Diversité des situations géographiques et conditions favorables à la viticulture
Le climat
Le territoire libanais s’étend sur environ 210 Km du Nord au Sud, et sur 25 à 85 Km d’Est en Ouest. Son climat est globalement méditerranéen caractérisé par une saison sèche affectant le pays entre la fin du mois d’avril et le début du mois d’octobre et une concentration des pluies durant la saison froide (Galet, 2000 ; ENITA, 2003). Ce climat sied à la culture de la vigne qui y prospère très bien et on trouve d’ailleurs la majorité des vignobles mondiaux dans des pays à climat méditerranéen (Galet, 2000).
Malgré une superficie réduite de 10452 Km2 , le Liban se caractérise par une topographie contrastée: d’étroites plaines côtières s’étirent en bordure de la Méditerranée et s’élargissent aux extrémités Nord et Sud. L’intérieur du pays est dominé par deux massifs calcaires encadrant la plaine d’effondrement de la Békaa: la chaîne du Mont-Liban au centre et l’Anti-Liban constituant la frontière avec la Syrie à l’Est. Globalement on peut distinguer quatre zones géographiques parallèles à la bordure de la méditerranée mais la diversité topographique dont elles sont dotées induit une diversité dans les situations climatiques rencontrées ce qui fait que ces zones abritent divers microclimats .
Les plaines côtières sont de quelques Km de largeur et se caractérisent par un niveau de précipitations de l’ordre de 800 mm. La proximité de la mer qui absorbe la chaleur estivale et libère de la chaleur en hiver, et la présence de la chaîne du Mont Liban qui protège des influences continentales venant de l’Est, font que le climat de ces plaines côtières est humide, son régime thermique modéré et peu contrasté, ses hivers moins froids et ses étés moins chauds que ceux des régions sous influence continentale (Riachy, 1998 ; Galet, 2000 ; ENITA, 2003).
La montagne du Mont-Liban d’une largeur variant de 20 à 30 Km, commence au sud par des plateaux de faible altitude de 300 à 940m, et s’étend par des pentes abruptes pour atteindre des sommets plus adoucis qui culminent à 3083 m. L’effet de barrière qu’elle constitue aux influences maritimes ouest qui diminuent plus on va vers l’intérieur et on monte en altitude, est par conséquent moins prononcé au Sud (Riachy, 1998). Alors que les températures diminuent avec l’altitude, le niveau de précipitations augmente et atteint les 1300 mm sur la face occidentale mais il est moins important sur la face orientale. Ces pluies sont des pluies de relief déclenchées ou intensifiées par l’ascendance forcée des vents d’ouest et du sud ouest sur les pentes du Mont-Liban exposées à la mer (MPT, 1977).

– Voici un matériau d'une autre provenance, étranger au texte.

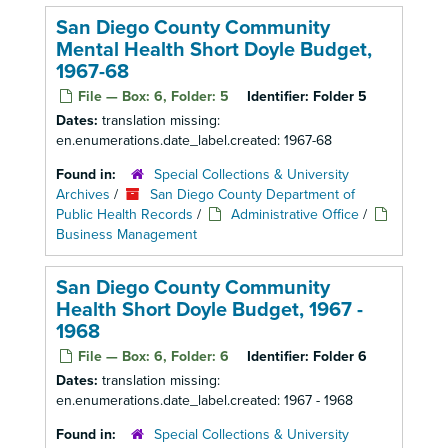
San Diego County Community
Mental Health Short Doyle Budget,
1967-68
File — Box: 6, Folder: 5
Identifier:
Folder 5
Dates:
translation missing:
en.enumerations.date_label.created: 1967-68
Found in:
Special Collections & University
Archives
/
San Diego County Department of
Public Health Records
/
Administrative Office
/
Business Management
San Diego County Community
Health Short Doyle Budget, 1967 -
1968
File — Box: 6, Folder: 6
Identifier:
Folder 6
Dates:
translation missing:
en.enumerations.date_label.created: 1967 - 1968
Found in:
Special Collections & University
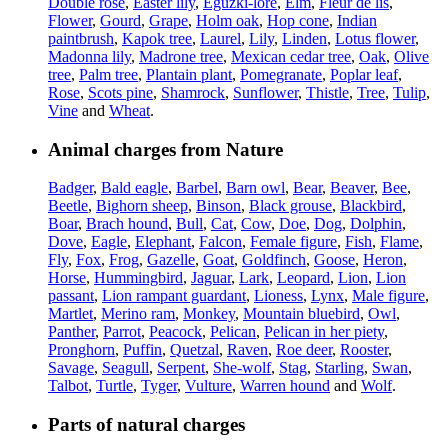
Double rose
,
Easter lily
,
Eguzki-lore
,
Elm
,
Fleur de lis
,
Flower
,
Gourd
,
Grape
,
Holm oak
,
Hop cone
,
Indian
paintbrush
,
Kapok tree
,
Laurel
,
Lily
,
Linden
,
Lotus flower
,
Madonna lily
,
Madrone tree
,
Mexican cedar tree
,
Oak
,
Olive
tree
,
Palm tree
,
Plantain plant
,
Pomegranate
,
Poplar leaf
,
Rose
,
Scots pine
,
Shamrock
,
Sunflower
,
Thistle
,
Tree
,
Tulip
,
Vine
and
Wheat
.
Animal charges from Nature
Badger
,
Bald eagle
,
Barbel
,
Barn owl
,
Bear
,
Beaver
,
Bee
,
Beetle
,
Bighorn sheep
,
Binson
,
Black grouse
,
Blackbird
,
Boar
,
Brach hound
,
Bull
,
Cat
,
Cow
,
Doe
,
Dog
,
Dolphin
,
Dove
,
Eagle
,
Elephant
,
Falcon
,
Female figure
,
Fish
,
Flame
,
Fly
,
Fox
,
Frog
,
Gazelle
,
Goat
,
Goldfinch
,
Goose
,
Heron
,
Horse
,
Hummingbird
,
Jaguar
,
Lark
,
Leopard
,
Lion
,
Lion
passant
,
Lion rampant guardant
,
Lioness
,
Lynx
,
Male figure
,
Martlet
,
Merino ram
,
Monkey
,
Mountain bluebird
,
Owl
,
Panther
,
Parrot
,
Peacock
,
Pelican
,
Pelican in her piety
,
Pronghorn
,
Puffin
,
Quetzal
,
Raven
,
Roe deer
,
Rooster
,
Savage
,
Seagull
,
Serpent
,
She-wolf
,
Stag
,
Starling
,
Swan
,
Talbot
,
Turtle
,
Tyger
,
Vulture
,
Warren hound
and
Wolf
.
Parts of natural charges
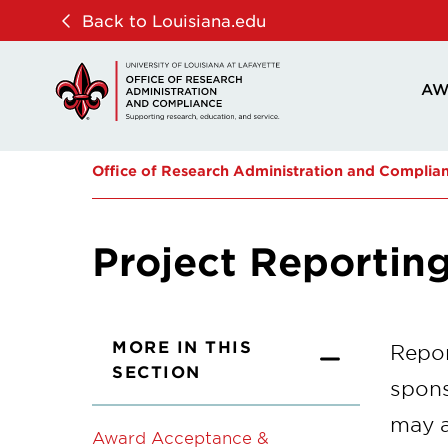
Skip
Skip
Back to Louisiana.edu
to
to
main
main
AW
site
content
navigation
Office of Research Administration and Complia
Project Reportin
MORE IN THIS
Repor
SECTION
spons
may a
Award Acceptance &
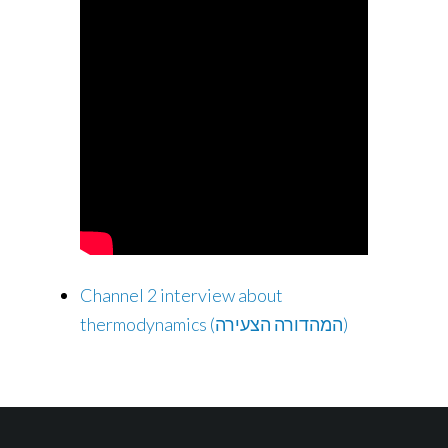
Channel 2 interview about
thermodynamics (המהדורה הצעירה)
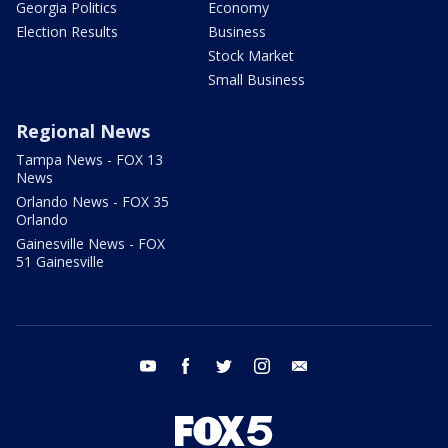
Georgia Politics
Economy
Election Results
Business
Stock Market
Small Business
Regional News
Tampa News - FOX 13
News
Orlando News - FOX 35
Orlando
Gainesville News - FOX
51 Gainesville
youtube
facebook
twitter
instagram
email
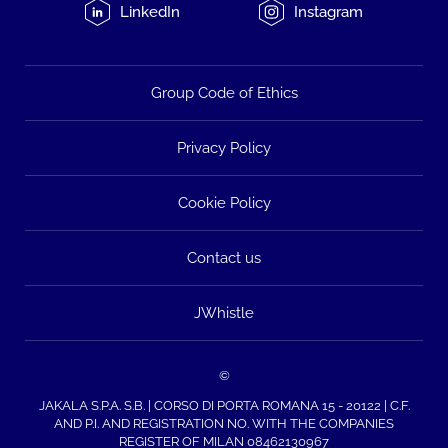
LinkedIn
Instagram
Group Code of Ethics
Privacy Policy
Cookie Policy
Contact us
JWhistle
©
JAKALA S.P.A. S.B. | CORSO DI PORTA ROMANA 15 - 20122 | C.F.
AND P.I. AND REGISTRATION NO. WITH THE COMPANIES
REGISTER OF MILAN 08462130967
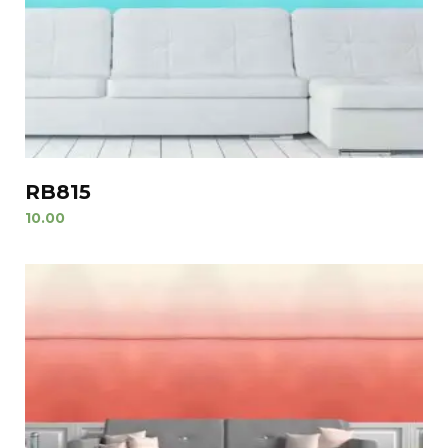
RB815
10.00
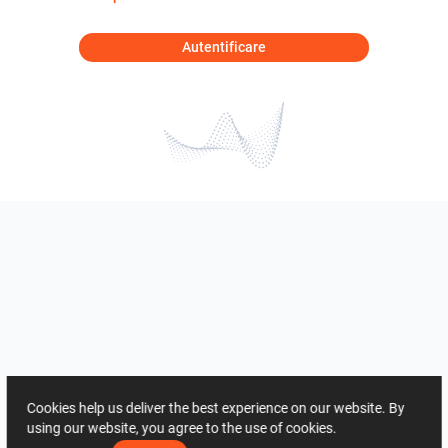
Autentificare
Cookies help us deliver the best experience on our website. By
using our website, you agree to the use of cookies.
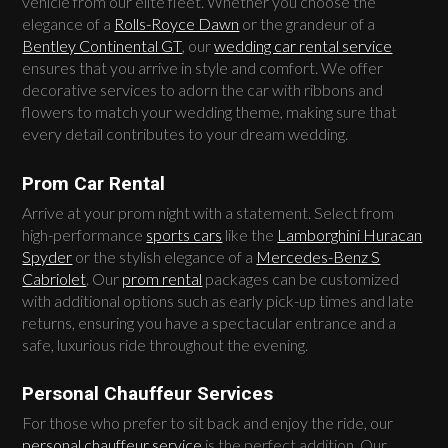
vehicle from our elite fleet. Whether you choose the
elegance of a
Rolls-Royce Dawn
or the grandeur of a
Bentley Continental GT
, our
wedding car rental service
ensures that you arrive in style and comfort. We offer
decorative services to adorn the car with ribbons and
flowers to match your wedding theme, making sure that
every detail contributes to your dream wedding.
Prom Car Rental
Arrive at your prom night with a statement. Select from
high-performance
sports cars
like the
Lamborghini Huracan
Spyder
or the stylish elegance of a
Mercedes-Benz S
Cabriolet
. Our
prom rental
packages can be customized
with additional options such as early pick-up times and late
returns, ensuring you have a spectacular entrance and a
safe, luxurious ride throughout the evening.
Personal Chauffeur Services
For those who prefer to sit back and enjoy the ride, our
personal chauffeur service
is the perfect addition. Our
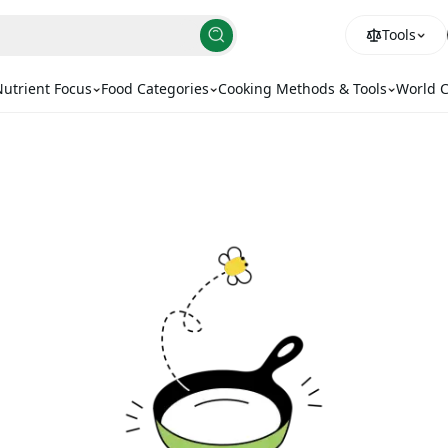
Tools
utrient Focus
Food Categories
Cooking Methods & Tools
World C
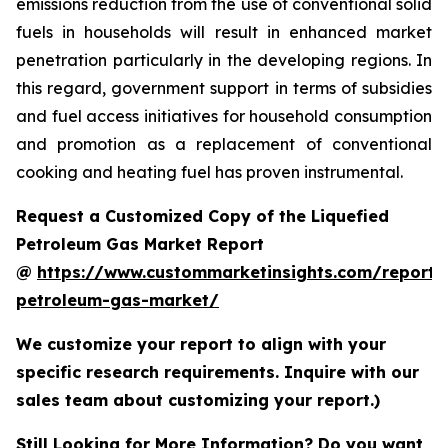
emissions reduction from the use of conventional solid
fuels in households will result in enhanced market
penetration particularly in the developing regions. In
this regard, government support in terms of subsidies
and fuel access initiatives for household consumption
and promotion as a replacement of conventional
cooking and heating fuel has proven instrumental.
Request a Customized Copy of the Liquefied
Petroleum Gas Market Report
@
https://www.custommarketinsights.com/report/l
petroleum-gas-market/
We customize your report to align with your
specific research requirements. Inquire with our
sales team about customizing your report.)
Still Looking for More Information? Do you want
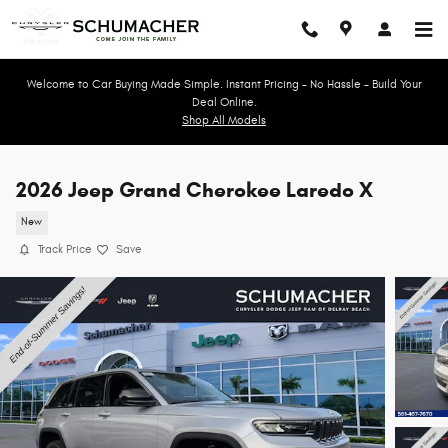
Skip to main content
Welcome to Car Buying Made Simple. Instant Pricing - No Hassle - Build Your
Deal Online.
Shop All Models
2026 Jeep Grand Cherokee Laredo X
New
Track Price
Save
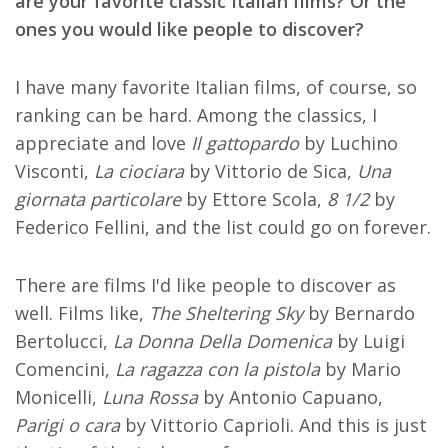
are your favorite classic Italian films? Or the
ones you would like people to discover?
I have many favorite Italian films, of course, so
ranking can be hard. Among the classics, I
appreciate and love
Il gattopardo
by Luchino
Visconti,
La ciociara
by Vittorio de Sica,
Una
giornata particolare
by Ettore Scola,
8 1/2
by
Federico Fellini, and the list could go on forever.
There are films I'd like people to discover as
well. Films like,
The Sheltering Sky
by Bernardo
Bertolucci,
La Donna Della Domenica
by Luigi
Comencini,
La ragazza con la pistola
by Mario
Monicelli,
Luna Rossa
by Antonio Capuano,
Parigi o cara
by Vittorio Caprioli. And this is just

La plaine intérieure de la Békaa est d’une largeur de 10 à 15 Km et l’altitude y varie entre 600 et 1100 m. Les étés y sont plus chauds et plus secs, les hivers plus froids et le régime thermique plus contrasté que les dans zones côtières, l’écart annuel entre le mois le plus chaud et le plus froid pouvant atteindre les 20°C (MPT, 1977). On peut subdiviser cette plaine en deux parties :
– La vallée de l’Oronte où le niveau de précipitations est faible et varie entre 200 et 400 mm alors que le vent y est fort et les températures élevées l’été. Le climat y est semidésertique à tendance continentale.
– Bekaa Centrale et Sud où le niveau de précipitation est plus élevé (500-800 mm) que dans la vallée de l’Oronte et l’air plutôt sec dans cette plaine très fertile.
La montagne de l’Anti-Liban culmine à 2800 m. Le niveau de précipitations y est plus faible qu’au Mont-Liban. Le climat y est à tendance continentale.